The Community Agricultural Development Program (CADP) was created in response to an urgent need to stop deforestation caused by unsustainable slash-and-burn cultivation, a direct result of the extreme poverty of farmers living isolated in the heart of the Southern Cardamom Mountain Range. Since 2004, Wildlife Alliance has offered alternative, sustainable livelihoods to the families of Sovanna Baitong, providing agricultural expertise and lifting families out of a cycle of poverty and destruction. An important part of CADP is building local institutional capacity. One aspect of this is the Community Fund, a revolving micro-credit fund which includes compulsory and voluntary savings for families participating in the program at Sovanna Baitong.
The voluntary savings component has already generated $2,310 in deposits. Members of the group have access to this fund for emergencies such as medical, school or ceremonial expenses. These funds can also be loaned out to community members to purchase equipment or start new businesses. The group members collectively decide on loan applications and how to distribute these funds.
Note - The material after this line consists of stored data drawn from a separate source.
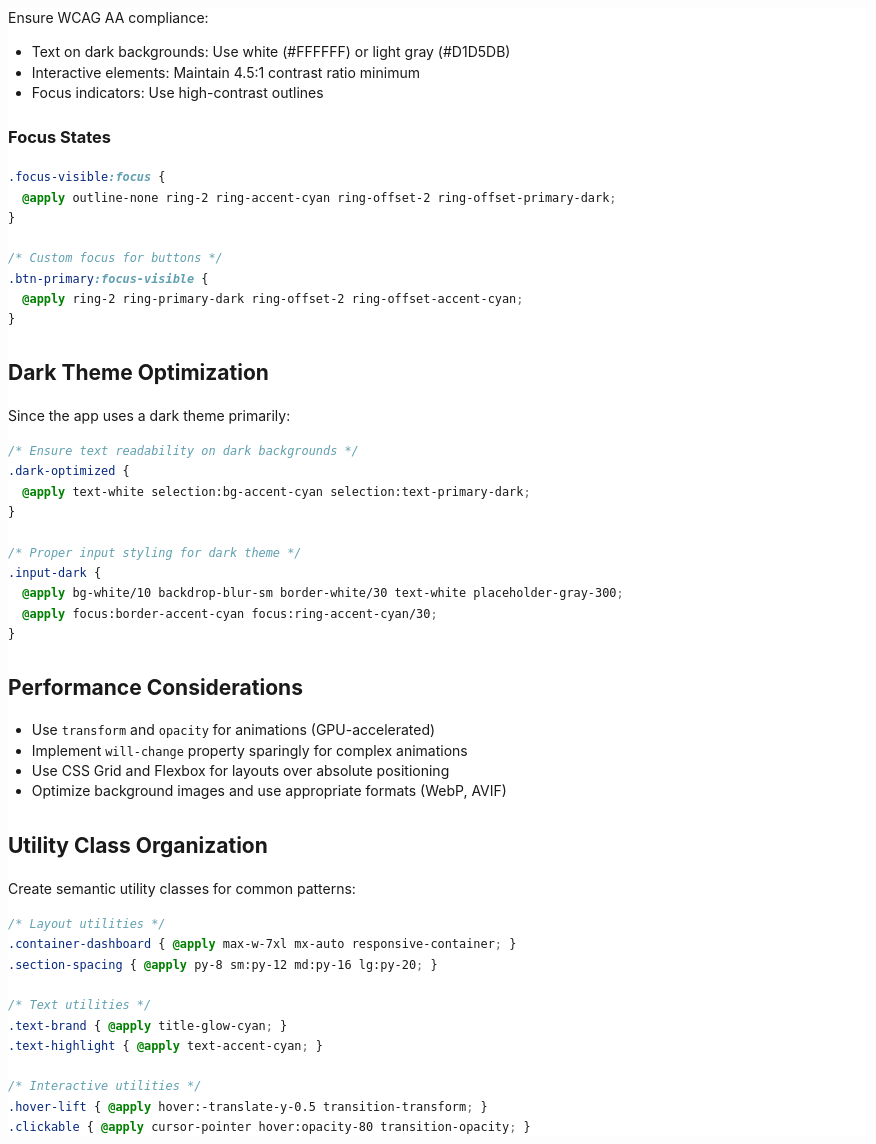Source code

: Ensure WCAG AA compliance:
- Text on dark backgrounds: Use white (#FFFFFF) or light gray (#D1D5DB)
- Interactive elements: Maintain 4.5:1 contrast ratio minimum
- Focus indicators: Use high-contrast outlines

### Focus States

```css
.focus-visible:focus {
  @apply outline-none ring-2 ring-accent-cyan ring-offset-2 ring-offset-primary-dark;
}

/* Custom focus for buttons */
.btn-primary:focus-visible {
  @apply ring-2 ring-primary-dark ring-offset-2 ring-offset-accent-cyan;
}
```

## Dark Theme Optimization

Since the app uses a dark theme primarily:

```css
/* Ensure text readability on dark backgrounds */
.dark-optimized {
  @apply text-white selection:bg-accent-cyan selection:text-primary-dark;
}

/* Proper input styling for dark theme */
.input-dark {
  @apply bg-white/10 backdrop-blur-sm border-white/30 text-white placeholder-gray-300;
  @apply focus:border-accent-cyan focus:ring-accent-cyan/30;
}
```

## Performance Considerations

- Use `transform` and `opacity` for animations (GPU-accelerated)
- Implement `will-change` property sparingly for complex animations
- Use CSS Grid and Flexbox for layouts over absolute positioning
- Optimize background images and use appropriate formats (WebP, AVIF)

## Utility Class Organization

Create semantic utility classes for common patterns:

```css
/* Layout utilities */
.container-dashboard { @apply max-w-7xl mx-auto responsive-container; }
.section-spacing { @apply py-8 sm:py-12 md:py-16 lg:py-20; }

/* Text utilities */
.text-brand { @apply title-glow-cyan; }
.text-highlight { @apply text-accent-cyan; }

/* Interactive utilities */
.hover-lift { @apply hover:-translate-y-0.5 transition-transform; }
.clickable { @apply cursor-pointer hover:opacity-80 transition-opacity; }
```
The compulsory savings component of the fund has reached $5,626. This form of savings has remained intact in the Community Association’s bank account since 2004, and will be used by the Association for future operation costs and continued development of infrastructure. The association chief, credit chief, and association accountant are responsible for the disbursement of this component.
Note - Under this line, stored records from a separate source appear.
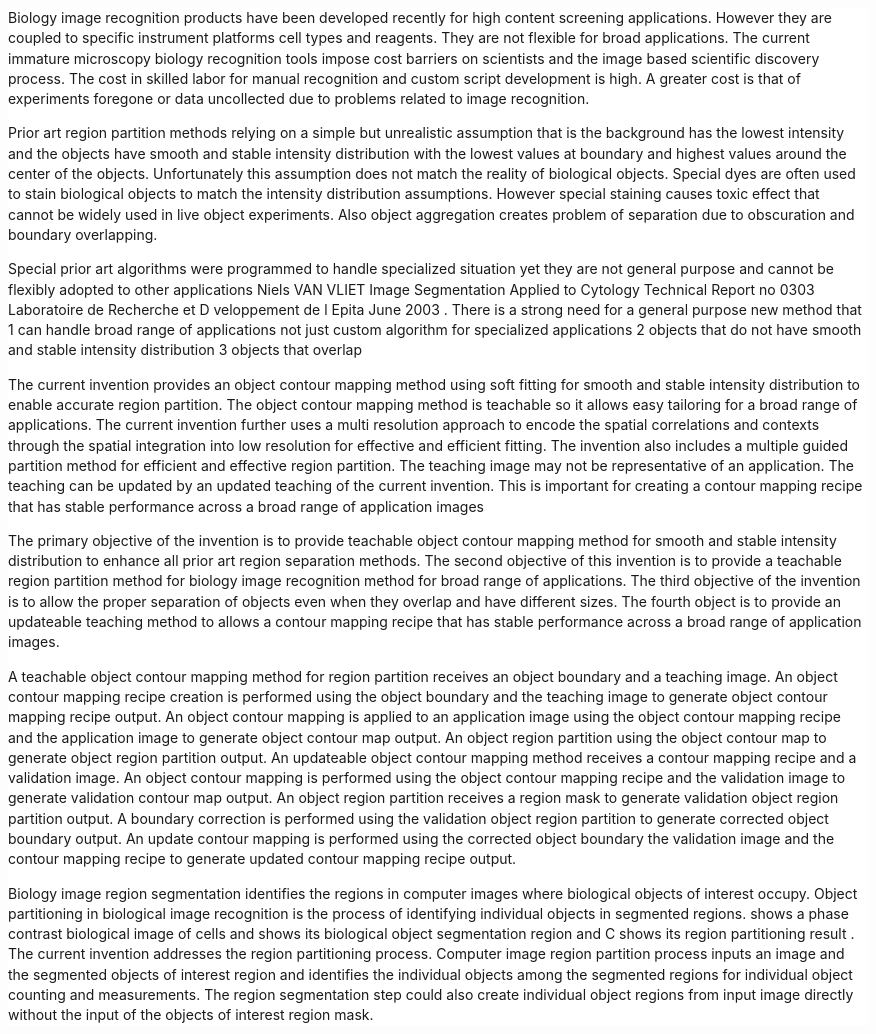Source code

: Biology image recognition products have been developed recently for high content screening applications. However they are coupled to specific instrument platforms cell types and reagents. They are not flexible for broad applications. The current immature microscopy biology recognition tools impose cost barriers on scientists and the image based scientific discovery process. The cost in skilled labor for manual recognition and custom script development is high. A greater cost is that of experiments foregone or data uncollected due to problems related to image recognition.

Prior art region partition methods relying on a simple but unrealistic assumption that is the background has the lowest intensity and the objects have smooth and stable intensity distribution with the lowest values at boundary and highest values around the center of the objects. Unfortunately this assumption does not match the reality of biological objects. Special dyes are often used to stain biological objects to match the intensity distribution assumptions. However special staining causes toxic effect that cannot be widely used in live object experiments. Also object aggregation creates problem of separation due to obscuration and boundary overlapping.

Special prior art algorithms were programmed to handle specialized situation yet they are not general purpose and cannot be flexibly adopted to other applications Niels VAN VLIET Image Segmentation Applied to Cytology Technical Report no 0303 Laboratoire de Recherche et D veloppement de l Epita June 2003 . There is a strong need for a general purpose new method that 1 can handle broad range of applications not just custom algorithm for specialized applications 2 objects that do not have smooth and stable intensity distribution 3 objects that overlap 

The current invention provides an object contour mapping method using soft fitting for smooth and stable intensity distribution to enable accurate region partition. The object contour mapping method is teachable so it allows easy tailoring for a broad range of applications. The current invention further uses a multi resolution approach to encode the spatial correlations and contexts through the spatial integration into low resolution for effective and efficient fitting. The invention also includes a multiple guided partition method for efficient and effective region partition. The teaching image may not be representative of an application. The teaching can be updated by an updated teaching of the current invention. This is important for creating a contour mapping recipe that has stable performance across a broad range of application images

The primary objective of the invention is to provide teachable object contour mapping method for smooth and stable intensity distribution to enhance all prior art region separation methods. The second objective of this invention is to provide a teachable region partition method for biology image recognition method for broad range of applications. The third objective of the invention is to allow the proper separation of objects even when they overlap and have different sizes. The fourth object is to provide an updateable teaching method to allows a contour mapping recipe that has stable performance across a broad range of application images.

A teachable object contour mapping method for region partition receives an object boundary and a teaching image. An object contour mapping recipe creation is performed using the object boundary and the teaching image to generate object contour mapping recipe output. An object contour mapping is applied to an application image using the object contour mapping recipe and the application image to generate object contour map output. An object region partition using the object contour map to generate object region partition output. An updateable object contour mapping method receives a contour mapping recipe and a validation image. An object contour mapping is performed using the object contour mapping recipe and the validation image to generate validation contour map output. An object region partition receives a region mask to generate validation object region partition output. A boundary correction is performed using the validation object region partition to generate corrected object boundary output. An update contour mapping is performed using the corrected object boundary the validation image and the contour mapping recipe to generate updated contour mapping recipe output.

Biology image region segmentation identifies the regions in computer images where biological objects of interest occupy. Object partitioning in biological image recognition is the process of identifying individual objects in segmented regions. shows a phase contrast biological image of cells and shows its biological object segmentation region and C shows its region partitioning result . The current invention addresses the region partitioning process. Computer image region partition process inputs an image and the segmented objects of interest region and identifies the individual objects among the segmented regions for individual object counting and measurements. The region segmentation step could also create individual object regions from input image directly without the input of the objects of interest region mask.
The Community Fund has been a successful endeavor, as loans that were dispersed to community members for generating new income have all been paid back on time and in full, and have resulted in higher household incomes. The Community Fund remains an important aspect of CADP, as it not only gives community members access to loans for emergencies and business development, but also provides a sense of security and pride to the community as a whole. This is an integral part to our model for sustainable conservation as it protects the community from having to return to previous slash and burn practices of farming.